(Stored data records)
□ □ □ □ □ □ □
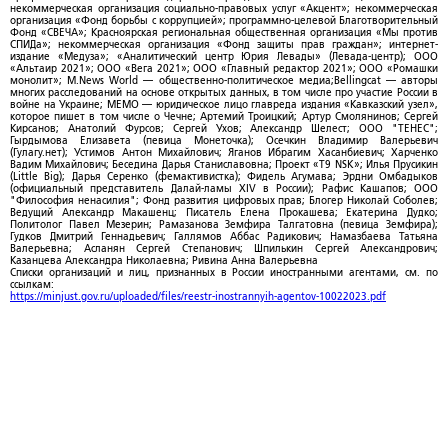
некоммерческая организация социально-правовых услуг «Акцент»; некоммерческая
организация «Фонд борьбы с коррупцией»; программно-целевой Благотворительный
Фонд «СВЕЧА»; Красноярская региональная общественная организация «Мы против
СПИДа»; некоммерческая организация «Фонд защиты прав граждан»; интернет-
издание «Медуза»; «Аналитический центр Юрия Левады» (Левада-центр); ООО
«Альтаир 2021»; ООО «Вега 2021»; ООО «Главный редактор 2021»; ООО «Ромашки
монолит»; M.News World — общественно-политическое медиа;Bellingcat — авторы
многих расследований на основе открытых данных, в том числе про участие России в
войне на Украине; МЕМО — юридическое лицо главреда издания «Кавказский узел»,
которое пишет в том числе о Чечне; Артемий Троицкий; Артур Смолянинов; Сергей
Кирсанов; Анатолий Фурсов; Сергей Ухов; Александр Шелест; ООО "ТЕНЕС";
Гырдымова Елизавета (певица Монеточка); Осечкин Владимир Валерьевич
(Гулагу.нет); Устимов Антон Михайлович; Яганов Ибрагим Хасанбиевич; Харченко
Вадим Михайлович; Беседина Дарья Станиславовна; Проект «T9 NSK»; Илья Прусикин
(Little Big); Дарья Серенко (фемактивистка); Фидель Агумава; Эрдни Омбадыков
(официальный представитель Далай-ламы XIV в России); Рафис Кашапов; ООО
"Философия ненасилия"; Фонд развития цифровых прав; Блогер Николай Соболев;
Ведущий Александр Макашенц; Писатель Елена Прокашева; Екатерина Дудко;
Политолог Павел Мезерин; Рамазанова Земфира Талгатовна (певица Земфира);
Гудков Дмитрий Геннадьевич; Галлямов Аббас Радикович; Намазбаева Татьяна
Валерьевна; Асланян Сергей Степанович; Шпилькин Сергей Александрович;
Казанцева Александра Николаевна; Ривина Анна Валерьевна
Списки организаций и лиц, признанных в России иностранными агентами, см. по
ссылкам:
https://minjust.gov.ru/uploaded/files/reestr-inostrannyih-agentov-10022023.pdf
□ □ □ □ □ □ □
■ TASK STATEMENT ■
Reproduce the listing with every "певица" swapped for "исполнительница" and nothing else altered. Leave out the pictures.

■ WRITTEN ANSWER ■
некоммерческая организация социально-правовых услуг «Акцент»; некоммерческая
организация «Фонд борьбы с коррупцией»; программно-целевой Благотворительный
Фонд «СВЕЧА»; Красноярская региональная общественная организация «Мы против
СПИДа»; некоммерческая организация «Фонд защиты прав граждан»; интернет-
издание «Медуза»; «Аналитический центр Юрия Левады» (Левада-центр); ООО
«Альтаир 2021»; ООО «Вега 2021»; ООО «Главный редактор 2021»; ООО «Ромашки
монолит»; M.News World — общественно-политическое медиа;Bellingcat — авторы
многих расследований на основе открытых данных, в том числе про участие России в
войне на Украине; МЕМО — юридическое лицо главреда издания «Кавказский узел»,
которое пишет в том числе о Чечне; Артемий Троицкий; Артур Смолянинов; Сергей
Кирсанов; Анатолий Фурсов; Сергей Ухов; Александр Шелест; ООО "ТЕНЕС";
Гырдымова Елизавета (исполнительница Монеточка); Осечкин Владимир Валерьевич
(Гулагу.нет); Устимов Антон Михайлович; Яганов Ибрагим Хасанбиевич; Харченко
Вадим Михайлович; Беседина Дарья Станиславовна; Проект «T9 NSK»; Илья Прусикин
(Little Big); Дарья Серенко (фемактивистка); Фидель Агумава; Эрдни Омбадыков
(официальный представитель Далай-ламы XIV в России); Рафис Кашапов; ООО
"Философия ненасилия"; Фонд развития цифровых прав; Блогер Николай Соболев;
Ведущий Александр Макашенц; Писатель Елена Прокашева; Екатерина Дудко;
Политолог Павел Мезерин; Рамазанова Земфира Талгатовна (исполнительница Земфира);
Гудков Дмитрий Геннадьевич; Галлямов Аббас Радикович; Намазбаева Татьяна
Валерьевна; Асланян Сергей Степанович; Шпилькин Сергей Александрович;
Казанцева Александра Николаевна; Ривина Анна Валерьевна
Списки организаций и лиц, признанных в России иностранными агентами, см. по
ссылкам:
https://minjust.gov.ru/uploaded/files/reestr-inostrannyih-agentov-10022023.pdf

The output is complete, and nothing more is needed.